Miscarriage Care and Facilities in Scotland: Scoping Report National Overview

This report details the findings of a scoping exercise to enable better understanding of miscarriage care in Scotland nationally. The report seeks to aid policy makers and Health Boards in making decisions about what improvements are required to miscarriage care in Scotland.


Summary

The overall summary is presented below and is shown in Annex A mapped to the recommendations within the Lancet series on Miscarriage Matters and the Scottish Government Programme for Government commitments. The findings will be used to aid in the development of an improvement plan for miscarriage care in Scotland.

Nationally, the approach to miscarriage care varies both between and within Health Board areas. Most health boards have identified core sites that provide care for women who experience miscarriage, however what is provided at these sites varies across Scotland.

Early pregnancy services are available in all Health Boards in Scotland, 10 of 14 Health Boards have a dedicated early pregnancy unit. The opening times of early pregnancy services varies across Scotland.

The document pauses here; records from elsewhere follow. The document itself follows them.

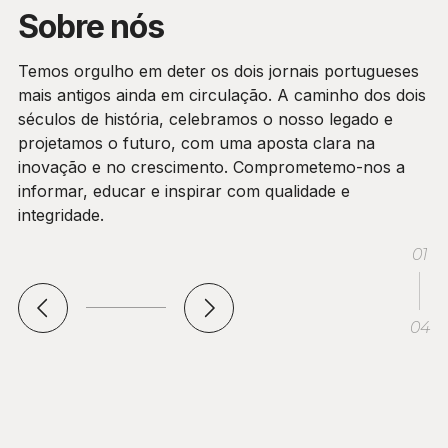
Sobre nós
Temos orgulho em deter os dois jornais portugueses
mais antigos ainda em circulação. A caminho dos dois
séculos de história, celebramos o nosso legado e
projetamos o futuro, com uma aposta clara na
inovação e no crescimento. Comprometemo-nos a
informar, educar e inspirar com qualidade e
integridade.
01
04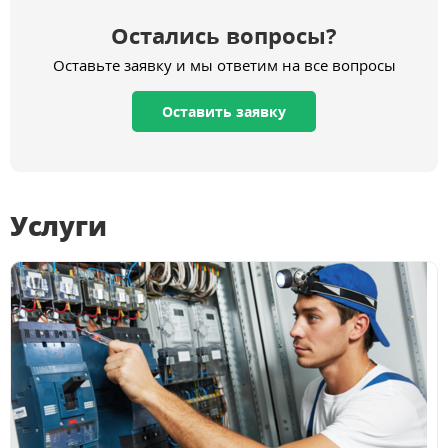
Остались вопросы?
Оставьте заявку и мы ответим на все вопросы
Оставить заявку
Услуги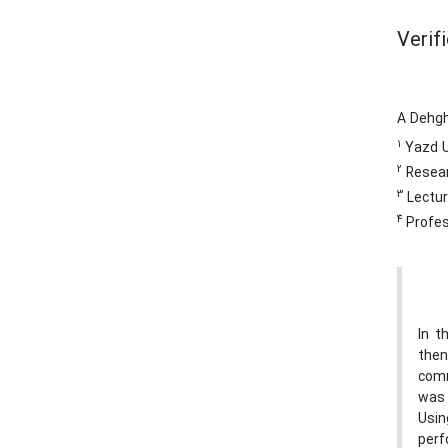
Verif
A Dehg
1
Yazd U
2
Resear
3
Lectur
4
Profes
In t
then
comm
was 
Usin
perf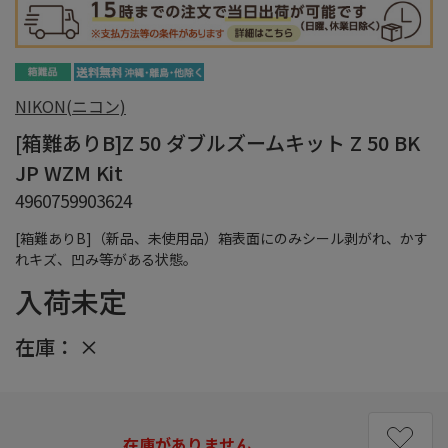
NIKON(ニコン)
[箱難ありB]Z 50 ダブルズームキット Z 50 BK
JP WZM Kit
4960759903624
[箱難ありB]（新品、未使用品）箱表面にのみシール剥がれ、かす
れキズ、凹み等がある状態。
入荷未定
在庫：
×
在庫がありません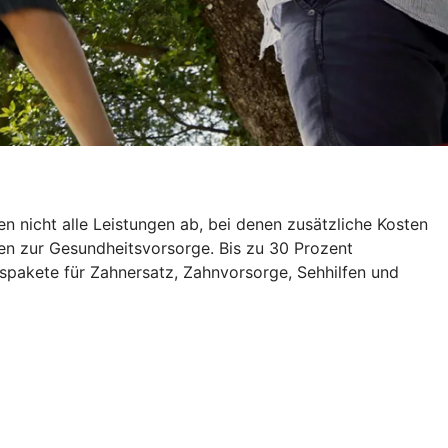
 nicht alle Leistungen ab, bei denen zusätzliche Kosten
en zur Gesundheitsvorsorge. Bis zu 30 Prozent
spakete für Zahnersatz, Zahnvorsorge, Sehhilfen und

All sites said that women are free to choose the management approach that suits their needs, however the geography of provision in Scotland has implications for women in terms of how they can access their chosen approach. While expectant management is often available locally, for medical or surgical management women may have to travel to the nearest site that provides this service and this can be some distance away, particularly in more rural areas.

While progress has been made towards a graded approach to miscarriage care, this approach has not yet been fully adopted in any Health Board in Scotland. That said, where elements of the graded approach have been adopted, progress is being made towards more comprehensive care for women experiencing miscarriage.

After a first, second and third or subsequent miscarriage, the full service provision outlined in the Lancet is not yet being provided in any of the Health Boards in Scotland. Key elements of the graded approach such as the provision of vaginal micronised progesterone and medical management with mifepristone and misoprostol and surgical manual vacuum aspiration have not yet been fully implemented in all Health Boards.

All Health Board areas provide some dedicated facilities for those experiencing unexpected pregnancy complications, although not all have separate rooms or areas away from women with a continuing pregnancy. Those that do not have separate areas indicated that this was mainly due to lack of space and that they plan to implement such facilities in the next two years.

Half of the Health Boards have a separate area to carry out complication/

investigative scans which are separate from women with a continuing pregnancy, while some sites plan to implement this, others stated space and costs as a barrier to implementation.

There is written clinical guidance for clinical staff on the appropriate treatment and care for miscarriage at all gestations at most sites that care for women experiencing miscarriage.

The training and skills of staff providing miscarriage care varied across Health Boards. Often specialist training is centralised within one or two units within a Health Board area. Some Health Boards operate a medically led approach to miscarriage care with consultant lead provision and doctors trained to provide comprehensive miscarriage care with fewer Health Boards with nurses or midwives with additional specialist training.

The gathering of data about miscarriage is variable both within and across Health Board areas, this has been difficult to capture centrally due to women presenting at both primary and secondary health care environments, alongside some women not presenting at all to medical services. A project is underway to better define and capture data on miscarriage nationally in Scotland in line with the Lancet series on miscarriage matters.